**REQUIREMENT:** Copy each line of the listing where the word "formatted" can be found.
☆ ☆ ☆
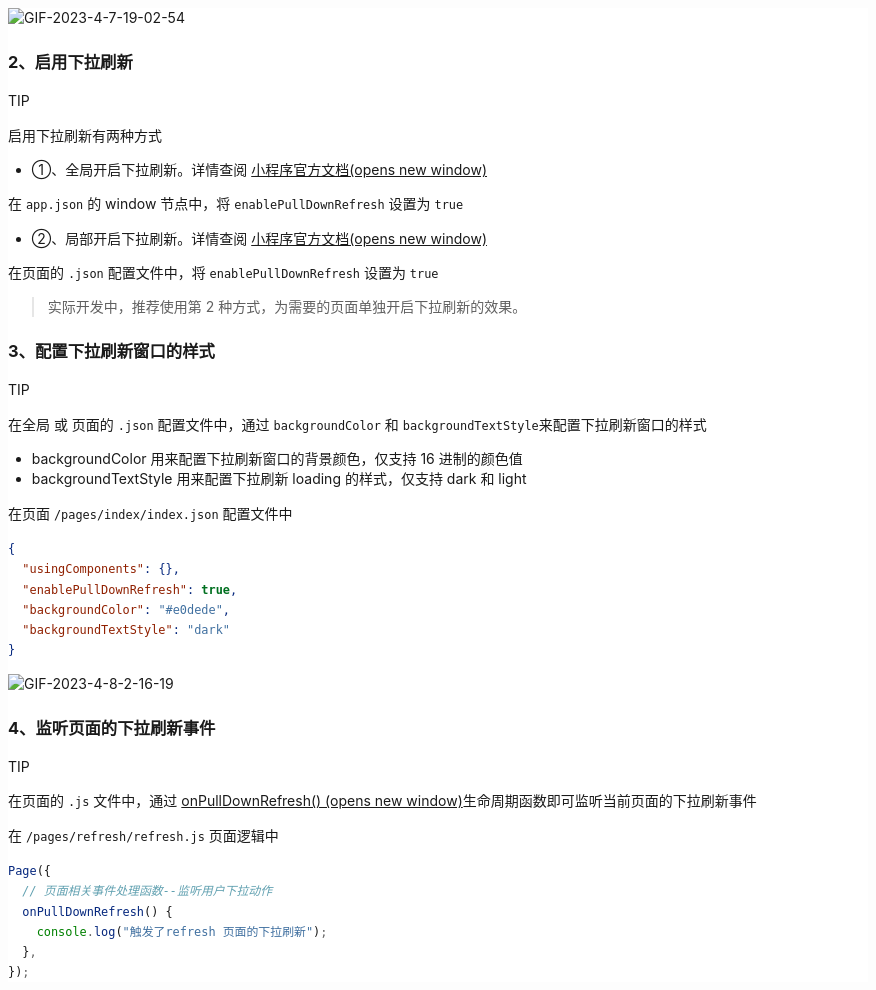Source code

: ![GIF-2023-4-7-19-02-54](https://www.arryblog.com/assets/img/GIF-2023-4-7-19-02-54.904f7d5a.gif)

### 2、启用下拉刷新

TIP

启用下拉刷新有两种方式

- ①、全局开启下拉刷新。详情查阅 [小程序官方文档(opens new window)](https://developers.weixin.qq.com/miniprogram/dev/reference/configuration/app.html#window)

在 `app.json` 的 window 节点中，将 `enablePullDownRefresh` 设置为 `true`

- ②、局部开启下拉刷新。详情查阅 [小程序官方文档(opens new window)](https://developers.weixin.qq.com/miniprogram/dev/reference/configuration/page.html)

在页面的 `.json` 配置文件中，将 `enablePullDownRefresh` 设置为 `true`

> 实际开发中，推荐使用第 2 种方式，为需要的页面单独开启下拉刷新的效果。

### 3、配置下拉刷新窗口的样式

TIP

在全局 或 页面的 `.json` 配置文件中，通过 `backgroundColor` 和 `backgroundTextStyle`来配置下拉刷新窗口的样式

- backgroundColor 用来配置下拉刷新窗口的背景颜色，仅支持 16 进制的颜色值
- backgroundTextStyle 用来配置下拉刷新 loading 的样式，仅支持 dark 和 light

在页面 `/pages/index/index.json` 配置文件中

```json
{
  "usingComponents": {},
  "enablePullDownRefresh": true,
  "backgroundColor": "#e0dede",
  "backgroundTextStyle": "dark"
}
```

![GIF-2023-4-8-2-16-19](https://www.arryblog.com/assets/img/GIF-2023-4-8-2-16-19.e7177f40.gif)

### 4、监听页面的下拉刷新事件

TIP

在页面的 `.js` 文件中，通过 [onPullDownRefresh() (opens new window)](https://developers.weixin.qq.com/miniprogram/dev/reference/api/Page.html#onPullDownRefresh)生命周期函数即可监听当前页面的下拉刷新事件

在 `/pages/refresh/refresh.js` 页面逻辑中

```js
Page({
  // 页面相关事件处理函数--监听用户下拉动作
  onPullDownRefresh() {
    console.log("触发了refresh 页面的下拉刷新");
  },
});
```
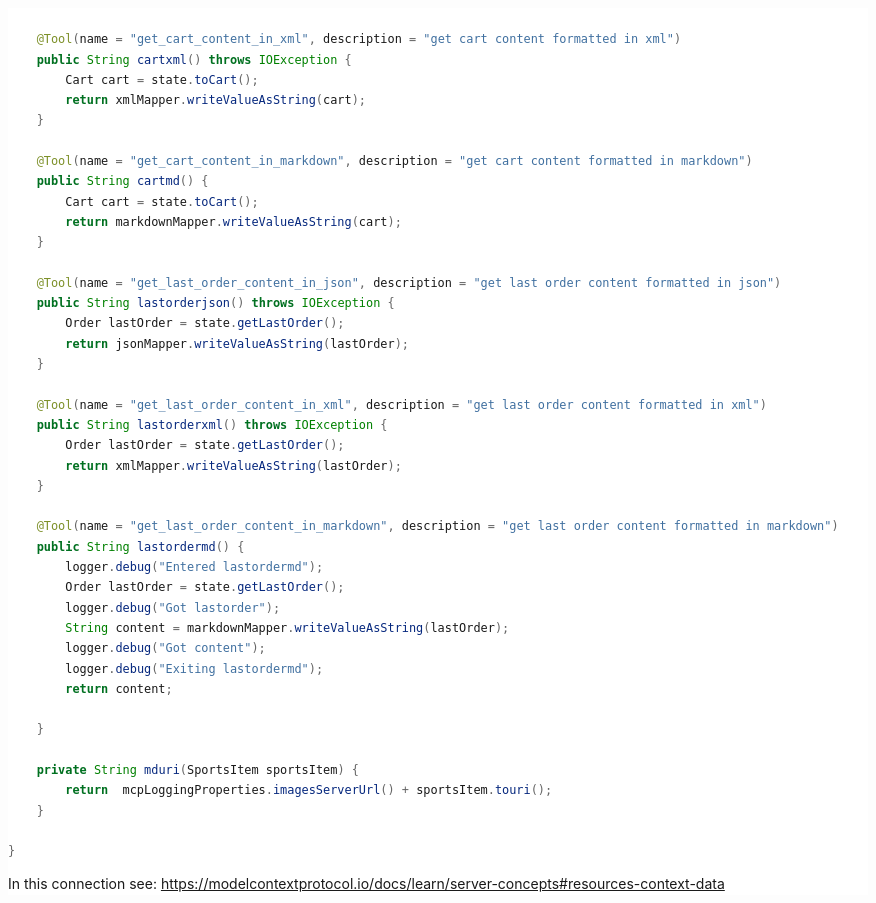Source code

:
 ```java

	@Tool(name = "get_cart_content_in_xml", description = "get cart content formatted in xml")
	public String cartxml() throws IOException {
		Cart cart = state.toCart();
		return xmlMapper.writeValueAsString(cart);
	}

	@Tool(name = "get_cart_content_in_markdown", description = "get cart content formatted in markdown")
	public String cartmd() {
		Cart cart = state.toCart();
		return markdownMapper.writeValueAsString(cart);
	}

	@Tool(name = "get_last_order_content_in_json", description = "get last order content formatted in json")
	public String lastorderjson() throws IOException {
		Order lastOrder = state.getLastOrder();
		return jsonMapper.writeValueAsString(lastOrder);
	}

	@Tool(name = "get_last_order_content_in_xml", description = "get last order content formatted in xml")
	public String lastorderxml() throws IOException {
		Order lastOrder = state.getLastOrder();
		return xmlMapper.writeValueAsString(lastOrder);
	}

	@Tool(name = "get_last_order_content_in_markdown", description = "get last order content formatted in markdown")
	public String lastordermd() {
		logger.debug("Entered lastordermd");
		Order lastOrder = state.getLastOrder();
		logger.debug("Got lastorder");
		String content = markdownMapper.writeValueAsString(lastOrder);
		logger.debug("Got content");
		logger.debug("Exiting lastordermd");
		return content;

	}

	private String mduri(SportsItem sportsItem) {
		return  mcpLoggingProperties.imagesServerUrl() + sportsItem.touri();
	}

}

```
In this connection see: <https://modelcontextprotocol.io/docs/learn/server-concepts#resources-context-data>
☆ ☆ ☆
**YOUR SOLUTION:**
	@Tool(name = "get_cart_content_in_xml", description = "get cart content formatted in xml")
	@Tool(name = "get_cart_content_in_markdown", description = "get cart content formatted in markdown")
	@Tool(name = "get_last_order_content_in_json", description = "get last order content formatted in json")
	@Tool(name = "get_last_order_content_in_xml", description = "get last order content formatted in xml")
	@Tool(name = "get_last_order_content_in_markdown", description = "get last order content formatted in markdown")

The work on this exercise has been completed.